Without any pictures, reproduce exactly the lines running from the line containing "Avoinna ma-pe klo 8-16" through the end of the entries.

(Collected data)
____

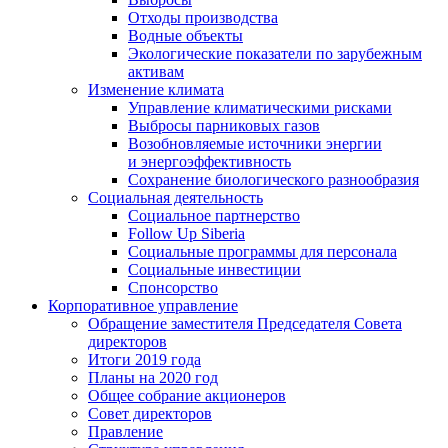
Отходы производства
Водные объекты
Экологические показатели по зарубежным
активам
Изменение климата
Управление климатическими рисками
Выбросы парниковых газов
Возобновляемые источники энергии
и энергоэффективность
Сохранение биологического разнообразия
Социальная деятельность
Социальное партнерство
Follow Up Siberia
Социальные программы для персонала
Социальные инвестиции
Спонсорство
Корпоративное управление
Обращение заместителя Председателя Совета
директоров
Итоги 2019 года
Планы на 2020 год
Общее собрание акционеров
Совет директоров
Правление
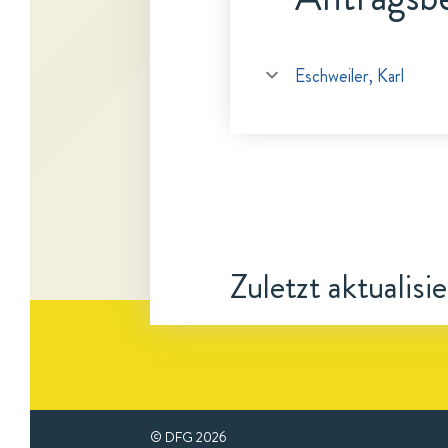
Eschweiler, Karl
Zuletzt aktualisi
© DFG
2026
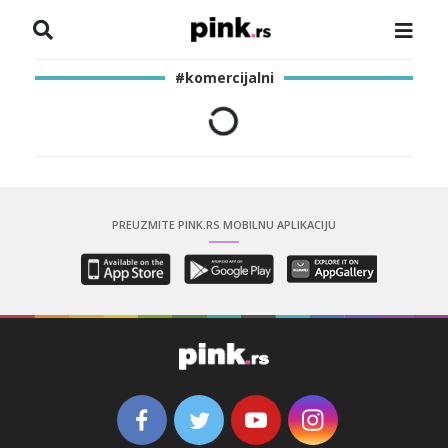
NASLOVNA
#komercijalni
VESTI
ZADRUGA
SHOWBIZ
PREUZMITE PINK.RS MOBILNU APLIKACIJU
HRONIKA
PINKOVE ZVEZDE
ODEON
SPORT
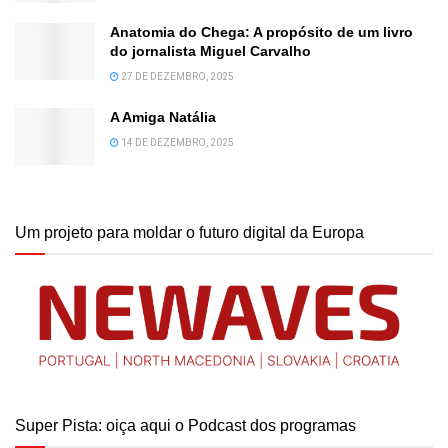
Anatomia do Chega: A propósito de um livro
do jornalista Miguel Carvalho
27 DE DEZEMBRO, 2025
A Amiga Natália
14 DE DEZEMBRO, 2025
Um projeto para moldar o futuro digital da Europa
Super Pista: oiça aqui o Podcast dos programas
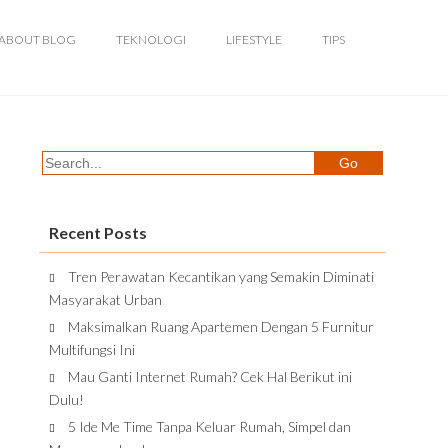
ABOUT BLOG
TEKNOLOGI
LIFESTYLE
TIPS
Recent Posts
Tren Perawatan Kecantikan yang Semakin Diminati
Masyarakat Urban
Maksimalkan Ruang Apartemen Dengan 5 Furnitur
Multifungsi Ini
Mau Ganti Internet Rumah? Cek Hal Berikut ini
Dulu!
5 Ide Me Time Tanpa Keluar Rumah, Simpel dan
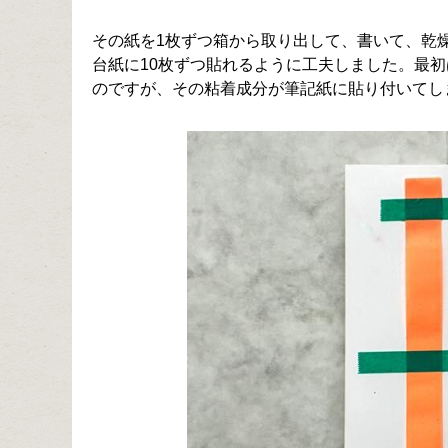
その紙を1枚ずつ箱から取り出して、書いて、乾
台紙に10枚ずつ貼れるように工夫しました。最
のですが、その粘着成分が筆記紙に貼り付いてし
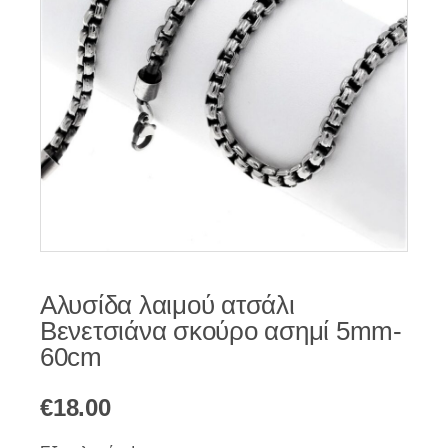
Αλυσίδα λαιμού ατσάλι
Βενετσιάνα σκούρο ασημί 5mm-
60cm
€
18.00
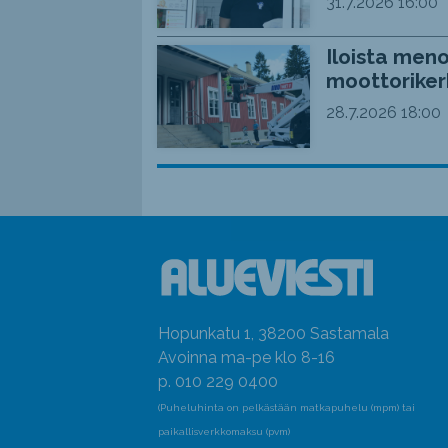
31.7.2026
16:00
Iloista meno
moottoriker
28.7.2026
18:00
Hopunkatu 1, 38200 Sastamala
Avoinna ma-pe klo 8-16
p. 010 229 0400
(Puheluhinta on pelkästään matkapuhelu (mpm) tai
paikallisverkkomaksu (pvm)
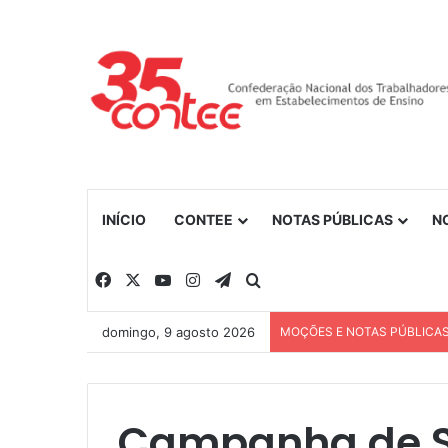
INÍCIO
CONTEE
NOTAS PÚBLICAS
N
Facebook
X
YouTube
Instagram
Telegram
Procurar por
domingo, 9 agosto 2026
MOÇÕES E NOTAS PÚBLICA
Campanha de S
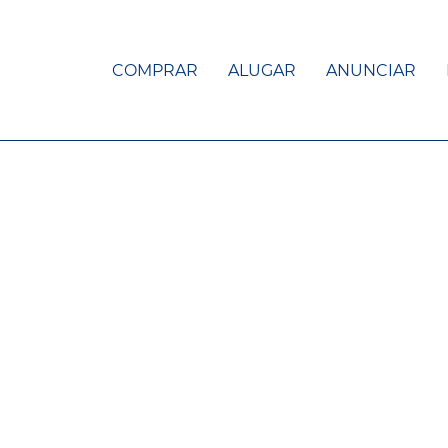
COMPRAR
ALUGAR
ANUNCIAR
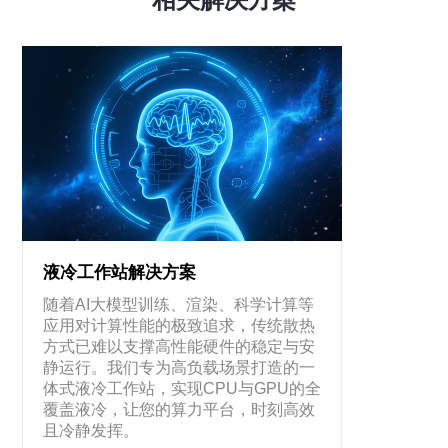
液冷工作站解决方案
随着AI大模型训练、渲染、科学计算等
应用对计算性能的极致追求，传统散热
方式已难以支撑高性能硬件的稳定与安
静运行。我们专为高负载场景打造的一
体式液冷工作站，实现CPU与GPU的全
覆盖液冷，让您的算力平台，时刻高效
且冷静发挥。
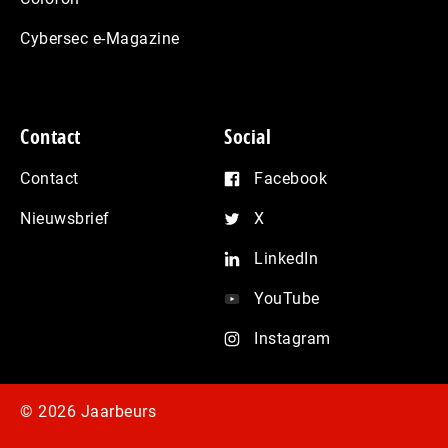
Cybersec e-Magazine
Contact
Social
Contact
Facebook
Nieuwsbrief
X
LinkedIn
YouTube
Instagram
© 2026 Jaarbeurs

____

• [RESULT OF THE TASK]:
Avoinna ma-pe klo 8-16
p. 010 229 0400
(Puheluhinta on pelkästään matkapuhelu (mpm) tai
paikallisverkkomaksu (pvm)
INÍCIO
CONTEE
NOTAS PÚBLICAS
N
Facebook
X
YouTube
Instagram
Telegram
Procurar por
domingo, 9 agosto 2026
MOÇÕES E NOTAS PÚBLICA
Campanha de S
COMPRAR
ALUGAR
ANUNCIAR
液冷工作站解决方案
随着AI大模型训练、渲染、科学计算等
应用对计算性能的极致追求，传统散热
方式已难以支撑高性能硬件的稳定与安
静运行。我们专为高负载场景打造的一
体式液冷工作站，实现CPU与GPU的全
覆盖液冷，让您的算力平台，时刻高效
且冷静发挥。
Cybersec e-Magazine
Contact
Social
Contact
Facebook
Nieuwsbrief
X
LinkedIn
YouTube
Instagram
© 2026 Jaarbeurs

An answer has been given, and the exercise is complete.